*Document source*:
- - - -
Entretien avec Bill Camp

15-06-2018 - 17:36 - Par

Entretien avec Bill Camp

Récemment à l’affiche de RED SPARROW et HOSTILES, actuellement dans la série THE LOOMING TOWER, bientôt dans WILDLIFE de Paul Dano : l’occasion de discuter avec l’un des meilleurs character actors de l’époque.

 

Cet entretien a été publié au préalable dans le magazine Cinemateaser n°73 daté avril 2018

 

C’est l’un des plus grands et des plus discrets character actors du cinéma américain. Habitué aux planches, il ne court pas après les films, encore moins l’argent, il est heureux comme ça : furtif voire invisible. Pour Francis Lawrence, il est de cette trempe de comédiens qui non seulement ont les épaules pour faire face aux stars de la liste A mais les forcent à muscler leur jeu. Bill Camp, de PUBLIC ENEMIES à LOVING, de MIDNIGHT SPECIAL à HOSTILES, de LINCOLN à RED SPARROW, est une légende vivante.

 

Bill-Camp-Pic1Comment vous retrouvez-vous impliqué dans un film, généralement ?
- - - -
Entrées de données enregistrées
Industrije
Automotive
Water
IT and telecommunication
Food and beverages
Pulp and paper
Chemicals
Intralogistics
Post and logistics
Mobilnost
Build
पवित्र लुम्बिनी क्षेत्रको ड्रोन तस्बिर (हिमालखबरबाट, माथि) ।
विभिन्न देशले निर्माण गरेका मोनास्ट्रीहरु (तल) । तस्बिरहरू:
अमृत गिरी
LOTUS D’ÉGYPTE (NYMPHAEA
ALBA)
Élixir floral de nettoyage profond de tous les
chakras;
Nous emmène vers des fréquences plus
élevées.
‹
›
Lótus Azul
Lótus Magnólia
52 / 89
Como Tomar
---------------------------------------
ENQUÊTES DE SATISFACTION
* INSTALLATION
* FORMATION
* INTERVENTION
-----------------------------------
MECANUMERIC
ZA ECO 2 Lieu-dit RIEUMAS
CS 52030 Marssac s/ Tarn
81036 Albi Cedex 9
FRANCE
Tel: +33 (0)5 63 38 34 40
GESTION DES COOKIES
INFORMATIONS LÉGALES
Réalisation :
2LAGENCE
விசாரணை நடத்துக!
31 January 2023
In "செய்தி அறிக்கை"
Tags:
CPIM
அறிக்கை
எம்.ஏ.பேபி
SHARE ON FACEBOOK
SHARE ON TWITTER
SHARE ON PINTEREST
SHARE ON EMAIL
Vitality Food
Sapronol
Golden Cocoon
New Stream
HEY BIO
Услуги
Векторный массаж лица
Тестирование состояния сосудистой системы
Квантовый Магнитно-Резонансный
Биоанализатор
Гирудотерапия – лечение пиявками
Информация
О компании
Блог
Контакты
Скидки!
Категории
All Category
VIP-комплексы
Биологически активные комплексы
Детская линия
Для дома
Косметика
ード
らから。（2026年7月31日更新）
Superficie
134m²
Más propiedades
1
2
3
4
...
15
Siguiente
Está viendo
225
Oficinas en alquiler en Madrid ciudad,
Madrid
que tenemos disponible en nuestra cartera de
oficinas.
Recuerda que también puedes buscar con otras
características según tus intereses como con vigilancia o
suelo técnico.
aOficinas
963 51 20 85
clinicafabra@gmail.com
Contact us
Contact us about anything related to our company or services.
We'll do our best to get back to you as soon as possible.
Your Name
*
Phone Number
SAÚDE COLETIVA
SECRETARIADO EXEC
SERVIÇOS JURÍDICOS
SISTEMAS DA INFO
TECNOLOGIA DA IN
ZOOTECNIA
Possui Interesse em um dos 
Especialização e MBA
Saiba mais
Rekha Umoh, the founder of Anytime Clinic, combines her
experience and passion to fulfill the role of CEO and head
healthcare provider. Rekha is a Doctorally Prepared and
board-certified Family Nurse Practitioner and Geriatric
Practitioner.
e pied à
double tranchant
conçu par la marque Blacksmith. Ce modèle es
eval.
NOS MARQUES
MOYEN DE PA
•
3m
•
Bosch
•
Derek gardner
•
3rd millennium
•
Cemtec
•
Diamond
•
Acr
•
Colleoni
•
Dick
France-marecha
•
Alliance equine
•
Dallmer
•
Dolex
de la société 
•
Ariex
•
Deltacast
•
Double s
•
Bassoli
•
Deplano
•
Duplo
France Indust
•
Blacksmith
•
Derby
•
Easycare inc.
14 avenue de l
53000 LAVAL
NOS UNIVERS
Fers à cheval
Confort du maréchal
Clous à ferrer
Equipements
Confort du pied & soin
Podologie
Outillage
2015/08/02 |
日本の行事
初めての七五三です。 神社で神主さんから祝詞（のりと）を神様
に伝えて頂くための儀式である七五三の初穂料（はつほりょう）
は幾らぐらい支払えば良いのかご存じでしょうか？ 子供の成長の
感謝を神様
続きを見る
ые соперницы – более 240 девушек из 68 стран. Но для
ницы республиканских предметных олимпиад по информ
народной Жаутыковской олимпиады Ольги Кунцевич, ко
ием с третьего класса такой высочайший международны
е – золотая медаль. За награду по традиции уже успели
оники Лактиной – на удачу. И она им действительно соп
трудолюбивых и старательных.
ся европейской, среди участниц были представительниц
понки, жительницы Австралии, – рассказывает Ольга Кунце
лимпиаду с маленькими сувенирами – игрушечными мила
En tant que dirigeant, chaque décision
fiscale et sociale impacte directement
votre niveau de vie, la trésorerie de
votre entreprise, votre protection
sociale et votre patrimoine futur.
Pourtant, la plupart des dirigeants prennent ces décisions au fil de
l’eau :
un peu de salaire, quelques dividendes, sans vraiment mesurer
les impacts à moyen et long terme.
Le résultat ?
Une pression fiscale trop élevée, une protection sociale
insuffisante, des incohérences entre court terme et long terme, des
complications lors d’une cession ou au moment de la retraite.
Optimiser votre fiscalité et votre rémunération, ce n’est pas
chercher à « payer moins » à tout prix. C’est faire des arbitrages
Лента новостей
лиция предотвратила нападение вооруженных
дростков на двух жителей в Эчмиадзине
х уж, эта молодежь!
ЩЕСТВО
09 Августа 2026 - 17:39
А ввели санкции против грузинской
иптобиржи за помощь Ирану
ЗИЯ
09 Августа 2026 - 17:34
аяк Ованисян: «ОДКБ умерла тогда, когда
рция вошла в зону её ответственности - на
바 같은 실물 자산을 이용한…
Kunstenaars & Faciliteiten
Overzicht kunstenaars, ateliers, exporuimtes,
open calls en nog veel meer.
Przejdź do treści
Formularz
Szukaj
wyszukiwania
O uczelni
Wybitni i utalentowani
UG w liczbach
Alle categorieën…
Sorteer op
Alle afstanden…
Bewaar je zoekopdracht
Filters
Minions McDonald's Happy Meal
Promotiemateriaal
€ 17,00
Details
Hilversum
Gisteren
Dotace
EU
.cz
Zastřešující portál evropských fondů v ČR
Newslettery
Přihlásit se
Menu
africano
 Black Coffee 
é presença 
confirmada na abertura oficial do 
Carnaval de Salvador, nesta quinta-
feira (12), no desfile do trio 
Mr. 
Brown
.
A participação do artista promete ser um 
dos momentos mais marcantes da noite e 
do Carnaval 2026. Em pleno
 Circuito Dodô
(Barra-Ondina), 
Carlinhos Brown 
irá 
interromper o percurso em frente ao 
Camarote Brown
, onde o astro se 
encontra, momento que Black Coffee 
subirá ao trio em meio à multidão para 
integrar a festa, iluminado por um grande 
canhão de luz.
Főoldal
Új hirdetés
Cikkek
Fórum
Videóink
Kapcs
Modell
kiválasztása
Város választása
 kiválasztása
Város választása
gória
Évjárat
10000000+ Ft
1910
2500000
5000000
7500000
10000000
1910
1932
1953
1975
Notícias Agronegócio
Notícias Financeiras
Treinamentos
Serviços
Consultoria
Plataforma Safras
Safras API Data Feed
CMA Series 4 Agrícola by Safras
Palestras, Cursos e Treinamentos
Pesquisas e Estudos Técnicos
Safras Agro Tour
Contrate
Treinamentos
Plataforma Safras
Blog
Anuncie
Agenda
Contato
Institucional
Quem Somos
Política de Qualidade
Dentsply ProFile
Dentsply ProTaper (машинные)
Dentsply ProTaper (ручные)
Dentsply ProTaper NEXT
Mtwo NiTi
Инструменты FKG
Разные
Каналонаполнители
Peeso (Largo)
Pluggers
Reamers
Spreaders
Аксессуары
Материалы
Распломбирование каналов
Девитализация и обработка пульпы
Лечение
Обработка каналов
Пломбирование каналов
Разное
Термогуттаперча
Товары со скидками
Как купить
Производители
- - - -
Poursuivez l'entretien avec Bill Camp à partir de l'endroit où il s'arrête. Les lignes ci-dessus proviennent d'une autre source.

*Votre réponse*:
Ces quelques dernières années, et HOSTILES en est un bon exemple, ça a été un engrenage où le travail a appelé le travail. Si vous regardez certains des réalisateurs avec qui j’ai bossé, pour la plupart ils se connaissaient les uns les autres. J’ai eu assez de chance – on a dire ces quatre ou cinq dernières années – qu’on voie mon travail et ensuite qu’on m’appelle, moi ou mon agent. J’ai eu aussi beaucoup de chance que les projets qu’on m’a proposés soient vraiment fascinants. Qu’ils aient de très bonnes histoires. Et de très bons réalisateurs attachés. Je ne suis pas sûr que vous ayez envie d’entendre ces histoires absolument ennuyeuses de plusieurs décennies de déception et de dur labeur, qui font qu’aujourd’hui, je suis un acteur de 50 ans à New York qui a la chance d’être toujours en activité. On va dire que c’est un effet domino. Et quand j’ai un coup de fil, c’est vraiment fantastique.

Vous avez travaillé plusieurs fois avec Jeff Nichols, Joel Edgerton, Scott Cooper, Paul Dano… Est-ce que c’est comme ça que ça arrive ? Vous rencontrez des gens, vous vous entendez bien professionnellement et vous collaborez à nouveau ? Est- ce que c’est un processus très humain finalement ?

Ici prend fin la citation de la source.